(What you have to do):
Search the material for "provision" and copy each line in which it is found.

(Provided data):
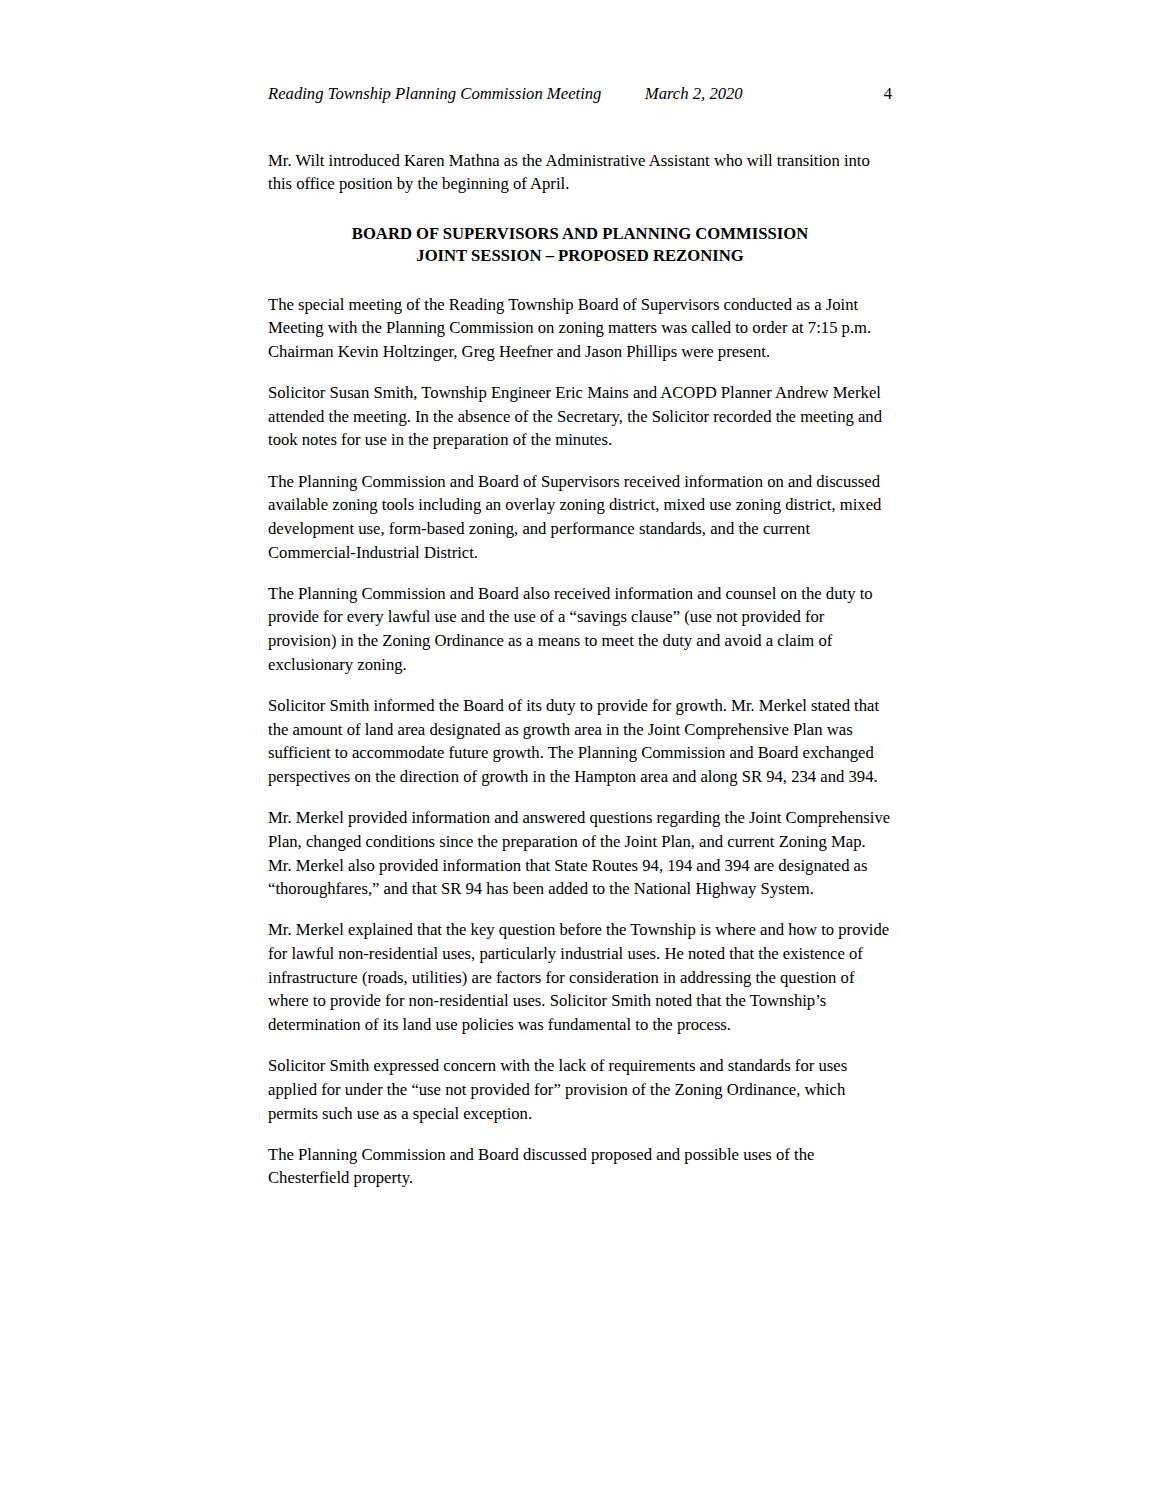Reading Township Planning Commission Meeting March 2, 2020 4
Mr. Wilt introduced Karen Mathna as the Administrative Assistant who will transition into this office position by the beginning of April.
Board of Supervisors and Planning Commission Joint Session – Proposed Rezoning
The special meeting of the Reading Township Board of Supervisors conducted as a Joint Meeting with the Planning Commission on zoning matters was called to order at 7:15 p.m. Chairman Kevin Holtzinger, Greg Heefner and Jason Phillips were present.
Solicitor Susan Smith, Township Engineer Eric Mains and ACOPD Planner Andrew Merkel attended the meeting. In the absence of the Secretary, the Solicitor recorded the meeting and took notes for use in the preparation of the minutes.
The Planning Commission and Board of Supervisors received information on and discussed available zoning tools including an overlay zoning district, mixed use zoning district, mixed development use, form-based zoning, and performance standards, and the current Commercial-Industrial District.
The Planning Commission and Board also received information and counsel on the duty to provide for every lawful use and the use of a “savings clause” (use not provided for provision) in the Zoning Ordinance as a means to meet the duty and avoid a claim of exclusionary zoning.
Solicitor Smith informed the Board of its duty to provide for growth. Mr. Merkel stated that the amount of land area designated as growth area in the Joint Comprehensive Plan was sufficient to accommodate future growth. The Planning Commission and Board exchanged perspectives on the direction of growth in the Hampton area and along SR 94, 234 and 394.
Mr. Merkel provided information and answered questions regarding the Joint Comprehensive Plan, changed conditions since the preparation of the Joint Plan, and current Zoning Map. Mr. Merkel also provided information that State Routes 94, 194 and 394 are designated as “thoroughfares,” and that SR 94 has been added to the National Highway System.
Mr. Merkel explained that the key question before the Township is where and how to provide for lawful non-residential uses, particularly industrial uses. He noted that the existence of infrastructure (roads, utilities) are factors for consideration in addressing the question of where to provide for non-residential uses. Solicitor Smith noted that the Township’s determination of its land use policies was fundamental to the process.
Solicitor Smith expressed concern with the lack of requirements and standards for uses applied for under the “use not provided for” provision of the Zoning Ordinance, which permits such use as a special exception.
The Planning Commission and Board discussed proposed and possible uses of the Chesterfield property.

(Output below):
The Planning Commission and Board also received information and counsel on the duty to provide for every lawful use and the use of a “savings clause” (use not provided for provision) in the Zoning Ordinance as a means to meet the duty and avoid a claim of exclusionary zoning.
Solicitor Smith expressed concern with the lack of requirements and standards for uses applied for under the “use not provided for” provision of the Zoning Ordinance, which permits such use as a special exception.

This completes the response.